(Transcribed page contents)

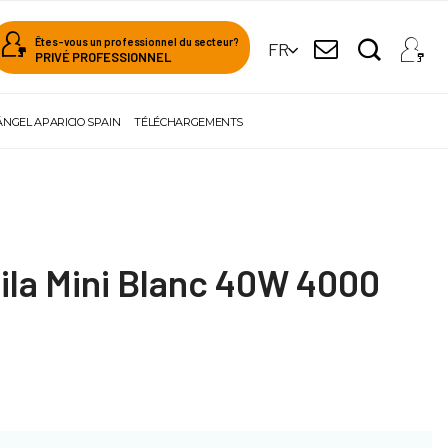
Êtes-vous un professionnel du secteur?
FR
PRIVÉ PROFESSIONNEL
ÁNGEL APARICIO SPAIN
TÉLÉCHARGEMENTS
ila Mini Blanc 40W 4000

▶ _What the exercise asks_
If a record holds a picture, leave the picture out, but repeat every line exactly.

▶ _Answer for this exercise_
Êtes-vous un professionnel du secteur?
FR
PRIVÉ PROFESSIONNEL
ÁNGEL APARICIO SPAIN
TÉLÉCHARGEMENTS
ila Mini Blanc 40W 4000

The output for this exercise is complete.